:: ENREGISTREMENTS DE DONNÉES ::
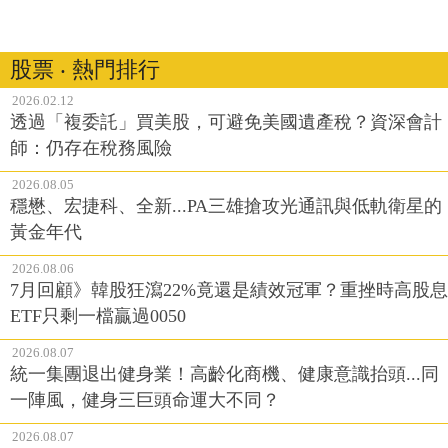
股票 ‧ 熱門排行
2026.02.12
透過「複委託」買美股，可避免美國遺產稅？資深會計
師：仍存在稅務風險
2026.08.05
穩懋、宏捷科、全新...PA三雄搶攻光通訊與低軌衛星的
黃金年代
2026.08.06
7月回顧》韓股狂瀉22%竟還是績效冠軍？重挫時高股息
ETF只剩一檔贏過0050
2026.08.07
統一集團退出健身業！高齡化商機、健康意識抬頭...同
一陣風，健身三巨頭命運大不同？
2026.08.07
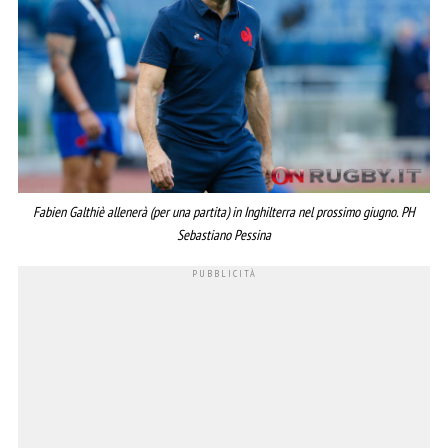
Fabien Galthiè allenerà (per una partita) in Inghilterra nel prossimo giugno. PH
Sebastiano Pessina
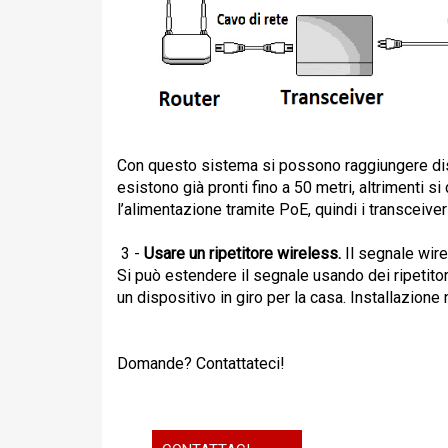
Con questo sistema si possono raggiungere dist
esistono già pronti fino a 50 metri,
altrimenti s
l’alimentazione tramite PoE, quindi i transceiver
3 -
Usare un ripetitore wireless.
Il segnale wire
Si può estendere il segnale
usando dei ripetito
un dispositivo in giro per la casa. Installazione 
Domande? Contattateci!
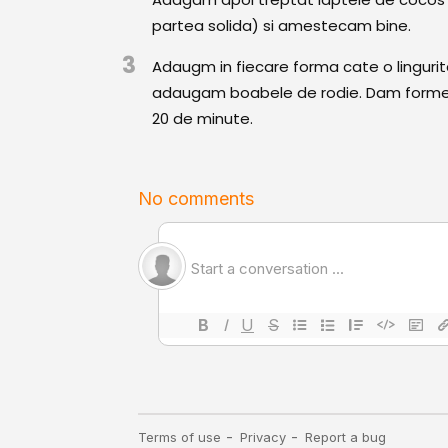
partea solida) si amestecam bine.
3
Adaugm in fiecare forma cate o lingurit
adaugam boabele de rodie. Dam formele
20 de minute.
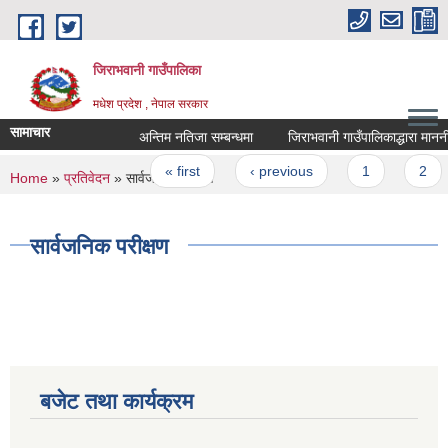
Skip to main content
जिराभवानी गाउँपालिका
मधेश प्रदेश , नेपाल सरकार
सामाचार
अन्तिम नतिजा सम्बन्धमा
जिराभवानी गाउँपालिकाद्धारा माननीय
Pages
« first
‹ previous
1
2
You are here
Home
»
प्रतिवेदन
» सार्वजनिक परीक्षण
सार्वजनिक परीक्षण
बजेट तथा कार्यक्रम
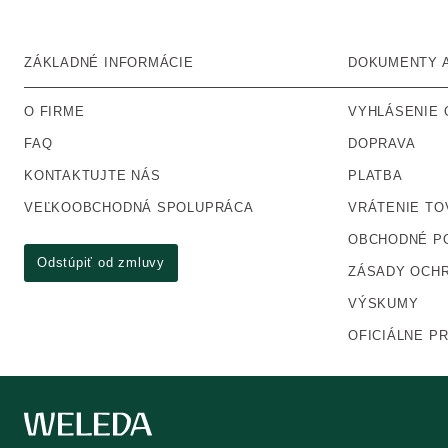
ZÁKLADNÉ INFORMÁCIE
DOKUMENTY A
O FIRME
VYHLÁSENIE 
FAQ
DOPRAVA
KONTAKTUJTE NÁS
PLATBA
VEĽKOOBCHODNÁ SPOLUPRÁCA
VRÁTENIE TO
OBCHODNÉ P
Odstúpiť od zmluvy
ZÁSADY OCH
VÝSKUMY
OFICIÁLNE P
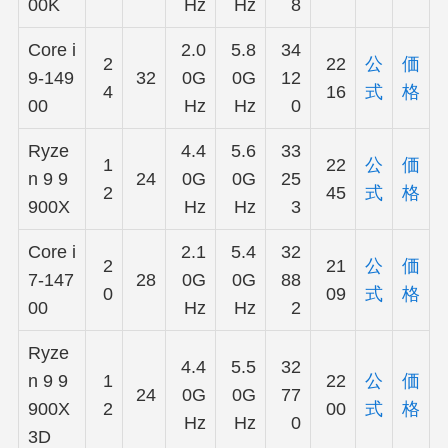
00K
Hz
Hz
8
Core i
2.0
5.8
34
2
22
公
価
9-149
32
0G
0G
12
4
16
式
格
00
Hz
Hz
0
Ryze
4.4
5.6
33
1
22
公
価
n 9 9
24
0G
0G
25
2
45
式
格
900X
Hz
Hz
3
Core i
2.1
5.4
32
2
21
公
価
7-147
28
0G
0G
88
0
09
式
格
00
Hz
Hz
2
Ryze
4.4
5.5
32
n 9 9
1
22
公
価
24
0G
0G
77
900X
2
00
式
格
Hz
Hz
0
3D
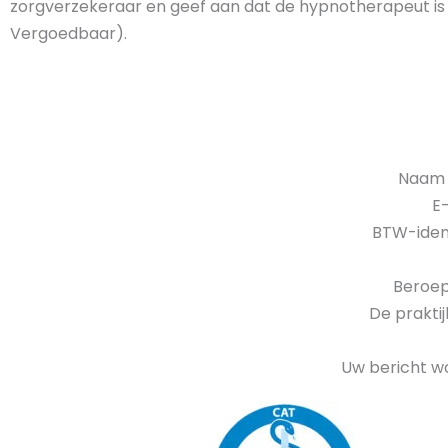
zorgverzekeraar en geef aan dat de hypnotherapeut is 
Vergoedbaar).
Naam 
E
BTW-iden
Beroep
De praktij
Uw bericht w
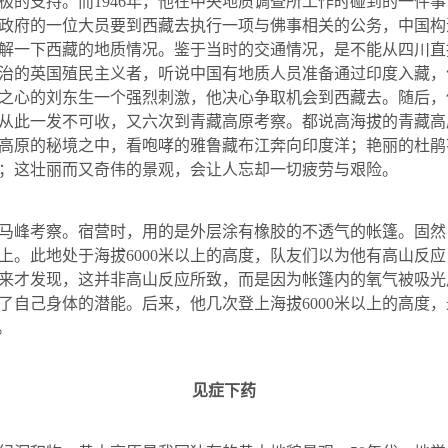
极的支持。而
1946
年，他在中央地质调查所工作时碰到的一件事
政府的一位大员要到西藏去执行一项与佛事相关的公务，中国构
解一下西藏的地质情况。鉴于当时的交通情况，是不能从四川直
治的英国殖民主义者，听说中国有地质人员准备通过印度入藏，
之心的刘东生一个强烈刺激，他决心争取机会到西藏去。随后，
从此一发不可收，又六次到青藏高原考察。都说高海拔的青藏高
高原的秘境之中，看咆哮的雅鲁藏布江奔向印度洋；艳丽的杜鹃
；这壮丽而又奇伟的景观，会让人忘却一切疲劳与艰险。
马峰考察。宿营时，用的是外层涂有橡胶的不透气的帐篷。固然
上。此地处于海拔
6000
米以上的高度，队友们以为他有高山反应
来才发现，这并非高山反应所致，而是因为帐篷内的氧气被吸光
了自己身体的潜能。后来，他几次登上海拔
6000
米以上的高度，
。
见症下药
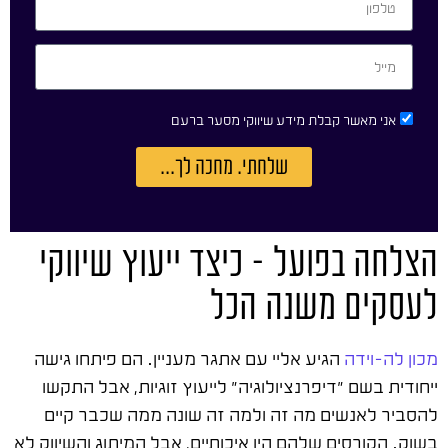
אני מאשר קבלת מידע שיווקי מסער ברעם
שלחתי. מחכה לך...
הצלחה בפועל – כיצד ייעוץ שיווקי
לעסקים משנה הכל
מכון לה-וידה
הגיע אליי עם אתגר מעניין. הם פיתחו גישה
ייחודית בשם "דיפרנציולוגיה" לייעוץ זוגיות, אבל התקשו
להסביר לאנשים מה זה ולמה זה שונה ממה שכבר קיים
בשוק. הקורסים שלהם היו איכותיים, אבל המיתוג והשיווק לא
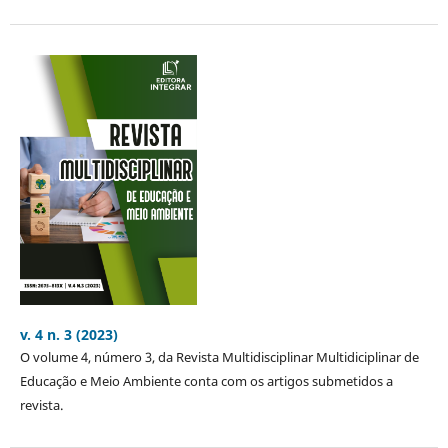
v. 4 n. 3 (2023)
O volume 4, número 3, da Revista Multidisciplinar Multidiciplinar de
Educação e Meio Ambiente conta com os artigos submetidos a
revista.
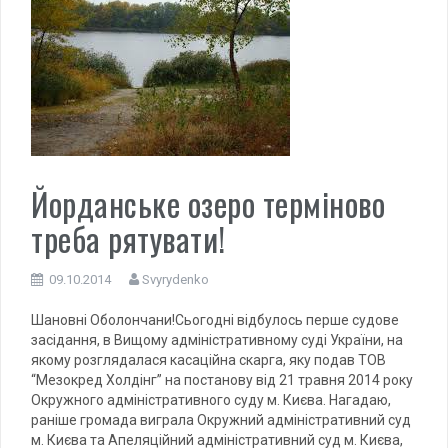
Йорданське озеро терміново
треба рятувати!
09.10.2014
Svyrydenko
Шановні Оболончани!Сьогодні відбулось перше судове
засідання, в Вищому адміністративному суді України, на
якому розглядалася касаційна скарга, яку подав ТОВ
“Мезокред Холдінг” на постанову від 21 травня 2014 року
Окружного адміністративного суду м. Києва. Нагадаю,
раніше громада виграла Окружний адміністративний суд
м. Києва та Апеляційний адміністративний суд м. Києва,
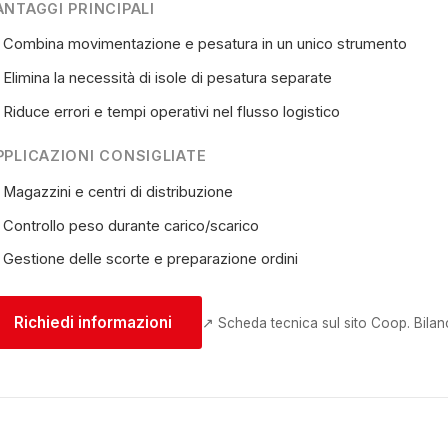
ANTAGGI PRINCIPALI
Combina movimentazione e pesatura in un unico strumento
Elimina la necessità di isole di pesatura separate
Riduce errori e tempi operativi nel flusso logistico
PPLICAZIONI CONSIGLIATE
Magazzini e centri di distribuzione
Controllo peso durante carico/scarico
Gestione delle scorte e preparazione ordini
Richiedi informazioni
↗ Scheda tecnica sul sito Coop. Bilanc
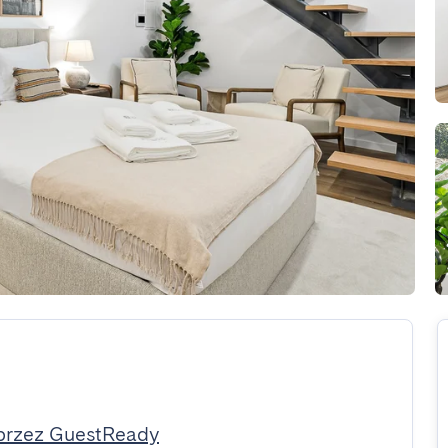
przez GuestReady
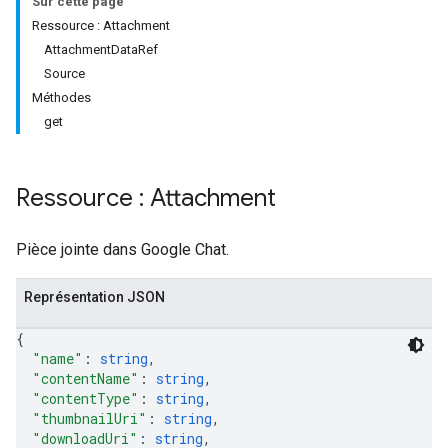
Sur cette page
Ressource : Attachment
AttachmentDataRef
Source
Méthodes
get
Ressource : Attachment
Pièce jointe dans Google Chat.
Représentation JSON
{
"name"
: 
string
,
"contentName"
: 
string
,
"contentType"
: 
string
,
"thumbnailUri"
: 
string
,
"downloadUri"
: 
string
,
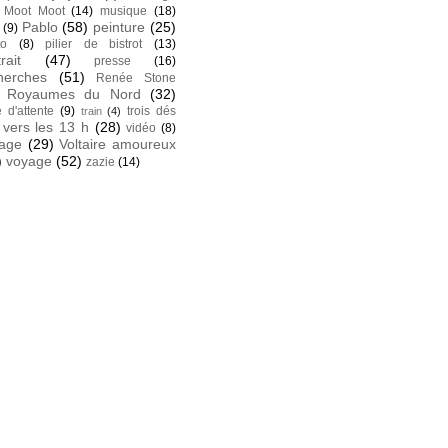
Moot Moot
(14)
musique
(18)
Pablo
(58)
peinture
(25)
(9)
to
(8)
pilier de bistrot
(13)
rait
(47)
presse
(16)
herches
(51)
Renée Stone
Royaumes du Nord
(32)
e d'attente
(9)
trois dés
train
(4)
vers les 13 h
(28)
vidéo
(8)
tage
(29)
Voltaire amoureux
)
voyage
(52)
zazie
(14)
k
 facebook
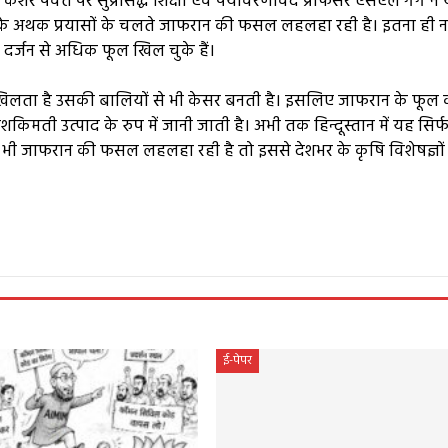
ेशर पर्वत पर सुप्रसिद्ध शिक्षा एवं पर्यावरणविद प्रोफेसर एसएल गर्ग ने
नके अथक प्रयासों के चलते जाफरान की फसल लहलहा रही है। इतना ही नह
्जन से अधिक फूल खिल चुके हैं।
 खिलता है उसकी बालियों से भी केसर बनती है। इसलिए जाफरान के फूल 
ेशकिमती उत्पाद के रुप में जानी जाती है। अभी तक हिन्दूस्तान में यह सिर्फ
ं भी जाफरान की फसल लहलहा रही है तो इससे देशभर के कृषि विशेषज्ञों म
e
ई-पेपर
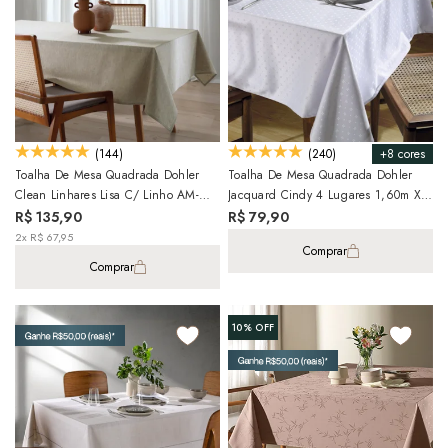
+8 cores
(144)
(240)
Toalha De Mesa Quadrada Dohler
Toalha De Mesa Quadrada Dohler
Clean Linhares Lisa C/ Linho AM-
Jacquard Cindy 4 Lugares 1,60m X
5215 8 Lugares 2,00m X 2,00m
1,60m
R$ 135,90
R$ 79,90
2x R$ 67,95
Comprar
Comprar
10%
OFF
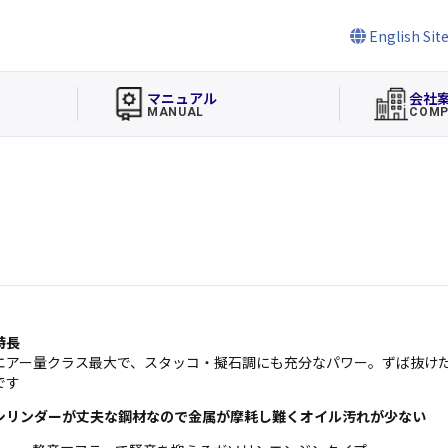
English Sit
マニュアル
会社
MANUAL
COMP
特長
エアー量クラス最大で、スタッコ・擬石調にも充分なパワー。ずば抜け
です
シリンダーが丈夫な鋼材なので金属が摩耗し難くオイル汚れが少ない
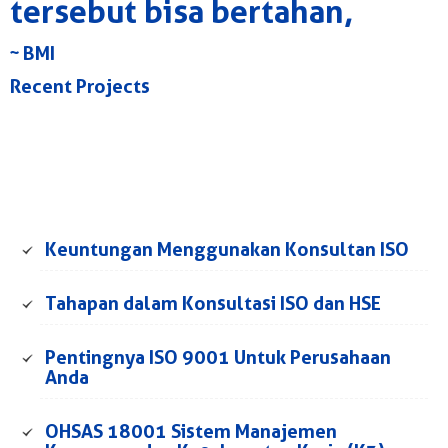
tersebut bisa bertahan,
~ BMI
Recent Projects
Keuntungan Menggunakan Konsultan ISO
Tahapan dalam Konsultasi ISO dan HSE
Pentingnya ISO 9001 Untuk Perusahaan
Anda
OHSAS 18001 Sistem Manajemen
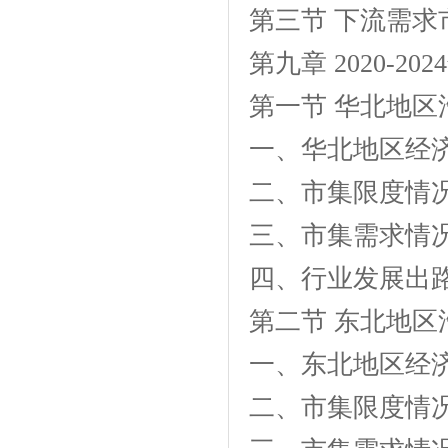
第三节 下流需
第九章 2020-
第一节 华北地
一、华北地区经
二、市集限度情
三、市集需求情
四、行业发展出
第二节 东北地
一、东北地区经
二、市集限度情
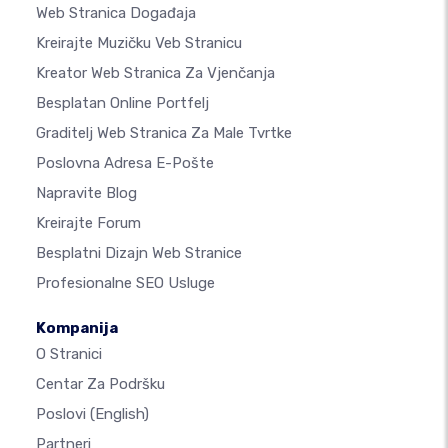
Web Stranica Događaja
Kreirajte Muzičku Veb Stranicu
Kreator Web Stranica Za Vjenčanja
Besplatan Online Portfelj
Graditelj Web Stranica Za Male Tvrtke
Poslovna Adresa E-Pošte
Napravite Blog
Kreirajte Forum
Besplatni Dizajn Web Stranice
Profesionalne SEO Usluge
Kompanija
O Stranici
Centar Za Podršku
Poslovi
(English)
Partneri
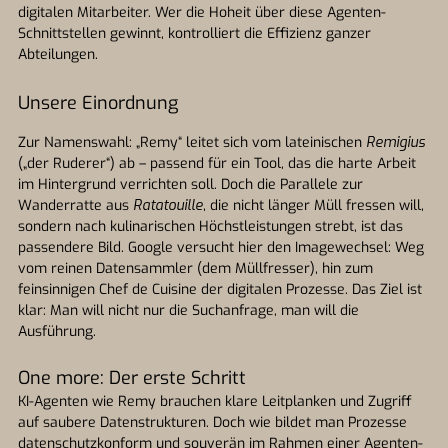
digitalen Mitarbeiter. Wer die Hoheit über diese Agenten-
Schnittstellen gewinnt, kontrolliert die Effizienz ganzer
Abteilungen.
Unsere Einordnung
Zur Namenswahl: „Remy“ leitet sich vom lateinischen
Remigius
(„der Ruderer“) ab – passend für ein Tool, das die harte Arbeit
im Hintergrund verrichten soll. Doch die Parallele zur
Wanderratte aus
Ratatouille
, die nicht länger Müll fressen will,
sondern nach kulinarischen Höchstleistungen strebt, ist das
passendere Bild. Google versucht hier den Imagewechsel: Weg
vom reinen Datensammler (dem Müllfresser), hin zum
feinsinnigen Chef de Cuisine der digitalen Prozesse. Das Ziel ist
klar: Man will nicht nur die Suchanfrage, man will die
Ausführung.
One more: Der erste Schritt
KI-Agenten wie Remy brauchen klare Leitplanken und Zugriff
auf saubere Datenstrukturen. Doch wie bildet man Prozesse
datenschutzkonform und souverän im Rahmen einer Agenten-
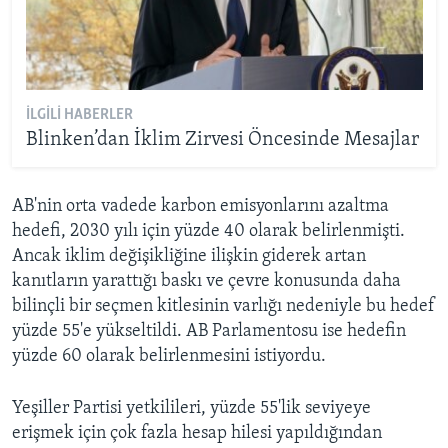
İLGILI HABERLER
Blinken’dan İklim Zirvesi Öncesinde Mesajlar
AB'nin orta vadede karbon emisyonlarını azaltma
hedefi, 2030 yılı için yüzde 40 olarak belirlenmişti.
Ancak iklim değişikliğine ilişkin giderek artan
kanıtların yarattığı baskı ve çevre konusunda daha
bilinçli bir seçmen kitlesinin varlığı nedeniyle bu hedef
yüzde 55'e yükseltildi. AB Parlamentosu ise hedefin
yüzde 60 olarak belirlenmesini istiyordu.
Yeşiller Partisi yetkilileri, yüzde 55'lik seviyeye
erişmek için çok fazla hesap hilesi yapıldığından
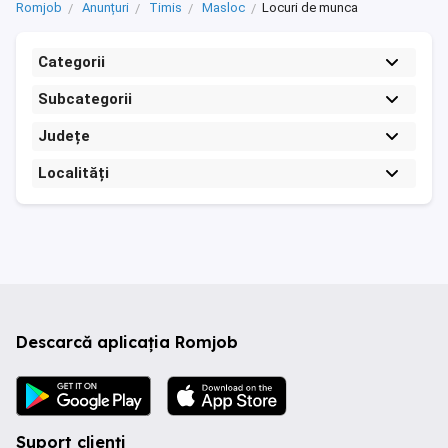
Romjob
Anunțuri
Timis
Masloc
Locuri de munca
Categorii
Subcategorii
Județe
Localități
Descarcă aplicația Romjob
Suport clienți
:::
--- TÂCHE À ACCOMPLIR ---
Recopiez mot pour mot les lignes du matériel ci-dessus, depuis son tout début jusqu'à la ligne contenant "OFICIÁLNE P", celle-ci comprise. Laissez les images de côté.

--- RÉPONSE RÉDIGÉE ---
股票 ‧ 熱門排行
2026.02.12
透過「複委託」買美股，可避免美國遺產稅？資深會計
師：仍存在稅務風險
2026.08.05
穩懋、宏捷科、全新...PA三雄搶攻光通訊與低軌衛星的
黃金年代
2026.08.06
7月回顧》韓股狂瀉22%竟還是績效冠軍？重挫時高股息
ETF只剩一檔贏過0050
2026.08.07
統一集團退出健身業！高齡化商機、健康意識抬頭...同
一陣風，健身三巨頭命運大不同？
2026.08.07
Fabien Galthiè allenerà (per una partita) in Inghilterra nel prossimo giugno. PH
Sebastiano Pessina
Con questo sistema si possono raggiungere dist
esistono già pronti fino a 50 metri,
altrimenti s
l’alimentazione tramite PoE, quindi i transceiver
3 -
Usare un ripetitore wireless.
Il segnale wire
Si può estendere il segnale
usando dei ripetito
un dispositivo in giro per la casa. Installazione 
Domande? Contattateci!
partea solida) si amestecam bine.
3
Adaugm in fiecare forma cate o lingurit
adaugam boabele de rodie. Dam formele
20 de minute.
Skip to main content
जिराभवानी गाउँपालिका
मधेश प्रदेश , नेपाल सरकार
सामाचार
अन्तिम नतिजा सम्बन्धमा
जिराभवानी गाउँपालिकाद्धारा माननीय
Pages
« first
‹ previous
1
2
You are here
Home
»
प्रतिवेदन
» सार्वजनिक परीक्षण
सार्वजनिक परीक्षण
बजेट तथा कार्यक्रम
ZÁKLADNÉ INFORMÁCIE
DOKUMENTY A
O FIRME
VYHLÁSENIE 
FAQ
DOPRAVA
KONTAKTUJTE NÁS
PLATBA
VEĽKOOBCHODNÁ SPOLUPRÁCA
VRÁTENIE TO
OBCHODNÉ P
Odstúpiť od zmluvy
ZÁSADY OCH
VÝSKUMY
OFICIÁLNE P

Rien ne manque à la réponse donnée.